> [Aim of the task]: In the records below, find the line holding "specializaci hospodářství na" and the line holding "starými dopravními prostředky". Set down both, with every line between them, exactly.

(Beginning of Records provided)

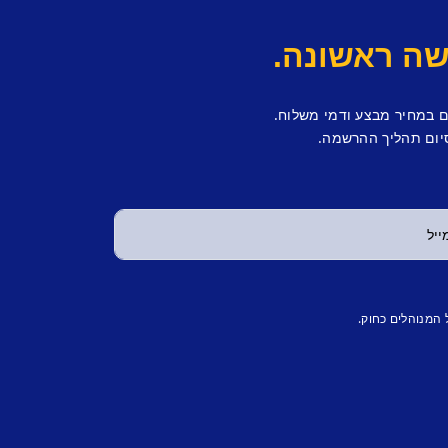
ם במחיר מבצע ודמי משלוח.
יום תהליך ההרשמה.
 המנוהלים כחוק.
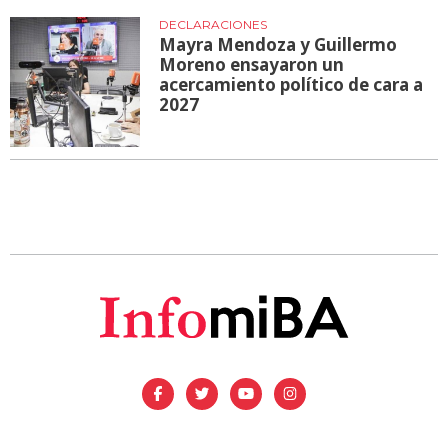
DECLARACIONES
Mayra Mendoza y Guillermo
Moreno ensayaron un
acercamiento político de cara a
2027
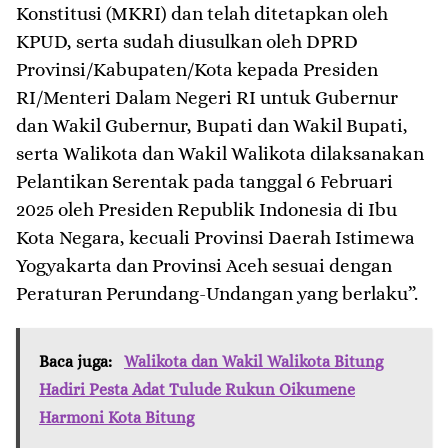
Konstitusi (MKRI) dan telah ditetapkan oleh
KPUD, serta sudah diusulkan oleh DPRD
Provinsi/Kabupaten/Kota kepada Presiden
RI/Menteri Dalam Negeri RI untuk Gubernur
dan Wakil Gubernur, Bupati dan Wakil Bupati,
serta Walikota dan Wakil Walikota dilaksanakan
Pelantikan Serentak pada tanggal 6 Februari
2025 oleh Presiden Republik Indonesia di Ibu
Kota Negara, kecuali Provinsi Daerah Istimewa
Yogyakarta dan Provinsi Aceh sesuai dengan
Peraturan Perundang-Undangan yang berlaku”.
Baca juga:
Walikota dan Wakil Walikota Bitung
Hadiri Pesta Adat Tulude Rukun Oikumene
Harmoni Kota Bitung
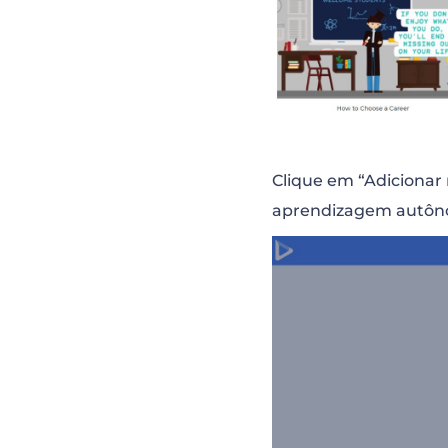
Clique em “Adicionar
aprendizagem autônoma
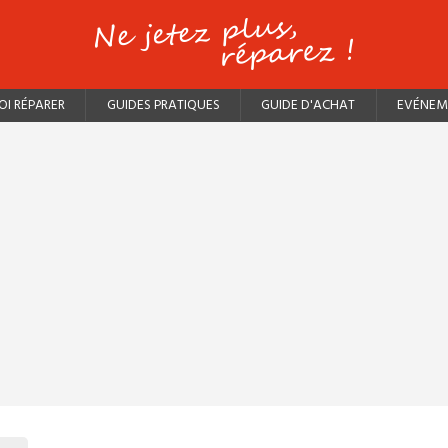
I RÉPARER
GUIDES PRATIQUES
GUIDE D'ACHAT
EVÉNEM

(End of Records provided)
(Beginning of Records provided)

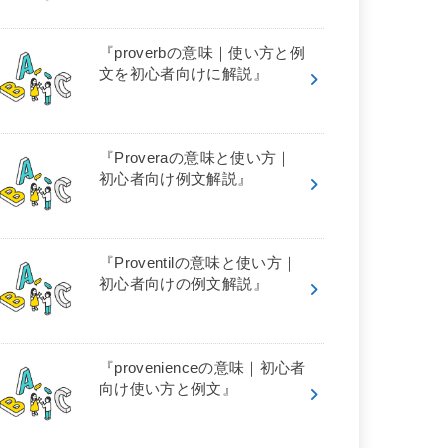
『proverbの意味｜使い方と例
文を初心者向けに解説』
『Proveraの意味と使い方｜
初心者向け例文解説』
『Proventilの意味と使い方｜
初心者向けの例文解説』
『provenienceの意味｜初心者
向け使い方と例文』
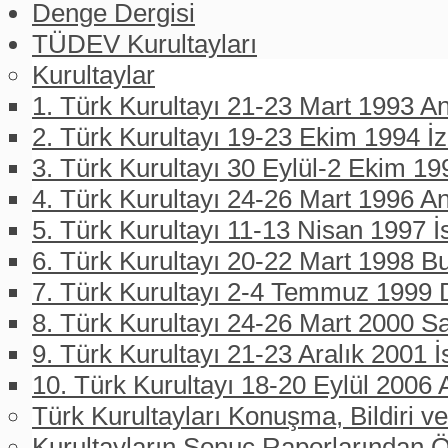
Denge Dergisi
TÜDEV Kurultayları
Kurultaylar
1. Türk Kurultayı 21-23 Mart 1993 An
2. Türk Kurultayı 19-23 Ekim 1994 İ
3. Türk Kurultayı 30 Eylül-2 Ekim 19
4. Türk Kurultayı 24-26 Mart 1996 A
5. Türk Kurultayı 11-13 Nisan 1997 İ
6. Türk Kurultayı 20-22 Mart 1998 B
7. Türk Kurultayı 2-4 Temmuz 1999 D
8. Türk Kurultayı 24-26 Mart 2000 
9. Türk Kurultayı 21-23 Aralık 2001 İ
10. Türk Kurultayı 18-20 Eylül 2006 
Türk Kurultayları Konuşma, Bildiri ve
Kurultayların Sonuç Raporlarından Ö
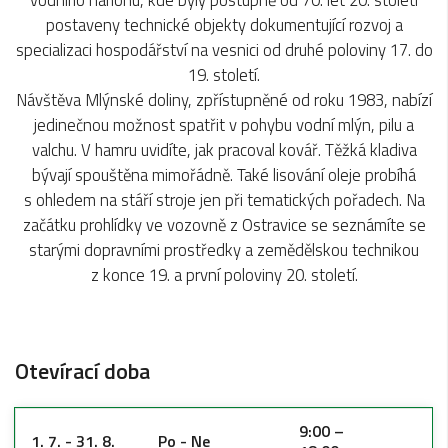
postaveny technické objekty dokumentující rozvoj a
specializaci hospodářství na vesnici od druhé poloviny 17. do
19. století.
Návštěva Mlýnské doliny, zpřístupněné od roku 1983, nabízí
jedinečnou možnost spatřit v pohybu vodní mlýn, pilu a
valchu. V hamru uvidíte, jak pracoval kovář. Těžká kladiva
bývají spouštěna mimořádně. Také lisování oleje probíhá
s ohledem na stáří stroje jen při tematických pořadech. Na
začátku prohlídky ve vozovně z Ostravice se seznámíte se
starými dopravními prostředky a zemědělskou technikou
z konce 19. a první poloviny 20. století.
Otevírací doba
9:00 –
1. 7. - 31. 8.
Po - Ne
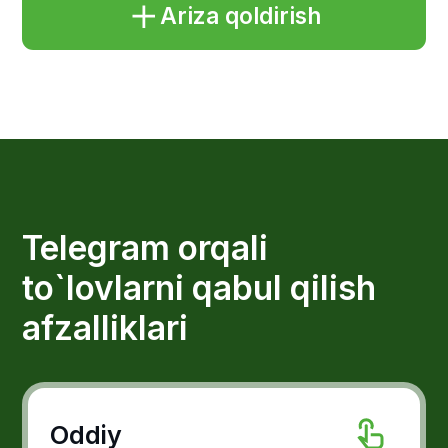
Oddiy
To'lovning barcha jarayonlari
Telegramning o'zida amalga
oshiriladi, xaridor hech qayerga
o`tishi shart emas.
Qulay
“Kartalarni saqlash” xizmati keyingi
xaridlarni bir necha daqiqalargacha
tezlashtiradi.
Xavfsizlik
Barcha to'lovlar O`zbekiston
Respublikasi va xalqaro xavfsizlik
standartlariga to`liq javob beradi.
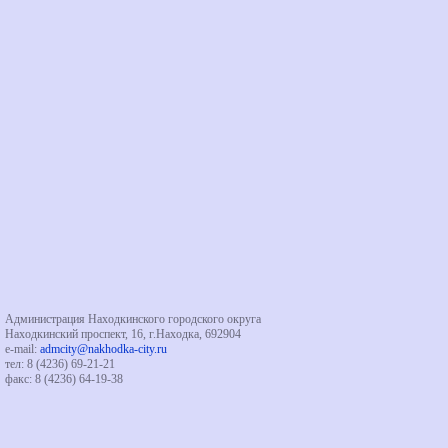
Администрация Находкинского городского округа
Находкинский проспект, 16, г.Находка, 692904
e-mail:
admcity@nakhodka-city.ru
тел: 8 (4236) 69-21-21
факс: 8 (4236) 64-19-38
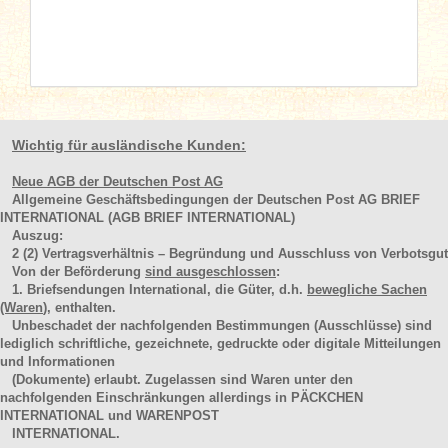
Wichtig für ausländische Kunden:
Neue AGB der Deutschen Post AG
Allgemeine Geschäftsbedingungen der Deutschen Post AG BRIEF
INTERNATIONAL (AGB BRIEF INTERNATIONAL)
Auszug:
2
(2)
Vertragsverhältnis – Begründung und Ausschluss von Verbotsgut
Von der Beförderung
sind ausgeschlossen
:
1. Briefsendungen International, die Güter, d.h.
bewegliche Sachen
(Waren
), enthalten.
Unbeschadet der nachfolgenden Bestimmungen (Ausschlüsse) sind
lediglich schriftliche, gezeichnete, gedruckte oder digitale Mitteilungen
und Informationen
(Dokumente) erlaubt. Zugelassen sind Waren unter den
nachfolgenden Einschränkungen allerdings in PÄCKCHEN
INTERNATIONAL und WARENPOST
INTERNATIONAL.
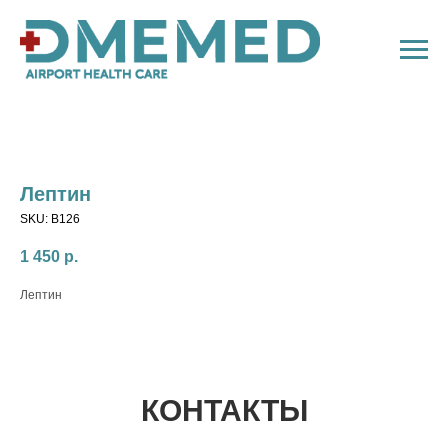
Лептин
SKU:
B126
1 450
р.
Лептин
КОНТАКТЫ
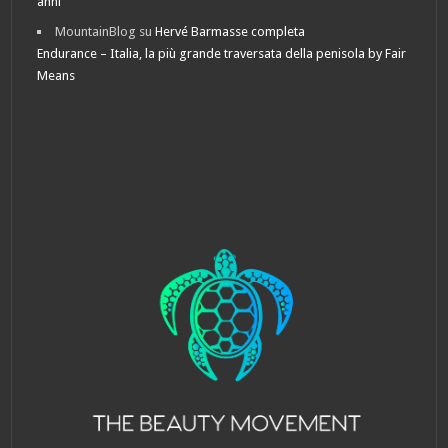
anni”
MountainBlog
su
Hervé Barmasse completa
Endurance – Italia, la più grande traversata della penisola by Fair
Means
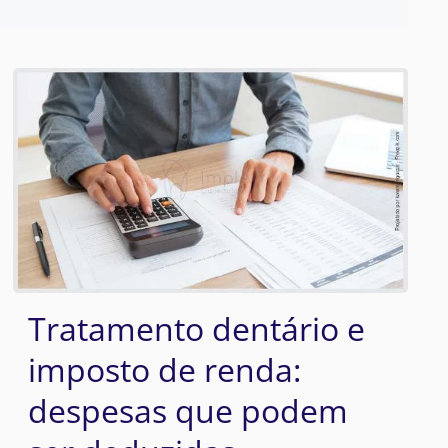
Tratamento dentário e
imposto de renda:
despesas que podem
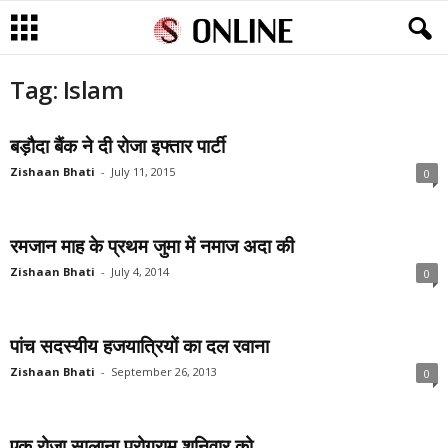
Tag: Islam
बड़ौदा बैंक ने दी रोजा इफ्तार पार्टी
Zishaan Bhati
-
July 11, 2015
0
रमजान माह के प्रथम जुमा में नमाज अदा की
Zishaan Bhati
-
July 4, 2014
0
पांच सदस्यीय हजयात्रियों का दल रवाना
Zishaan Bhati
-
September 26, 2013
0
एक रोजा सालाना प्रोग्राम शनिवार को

(End of Records provided)

> [Exercise answer]:
specializaci hospodářství na vesnici od druhé poloviny 17. do
19. století.
Návštěva Mlýnské doliny, zpřístupněné od roku 1983, nabízí
jedinečnou možnost spatřit v pohybu vodní mlýn, pilu a
valchu. V hamru uvidíte, jak pracoval kovář. Těžká kladiva
bývají spouštěna mimořádně. Také lisování oleje probíhá
s ohledem na stáří stroje jen při tematických pořadech. Na
začátku prohlídky ve vozovně z Ostravice se seznámíte se
starými dopravními prostředky a zemědělskou technikou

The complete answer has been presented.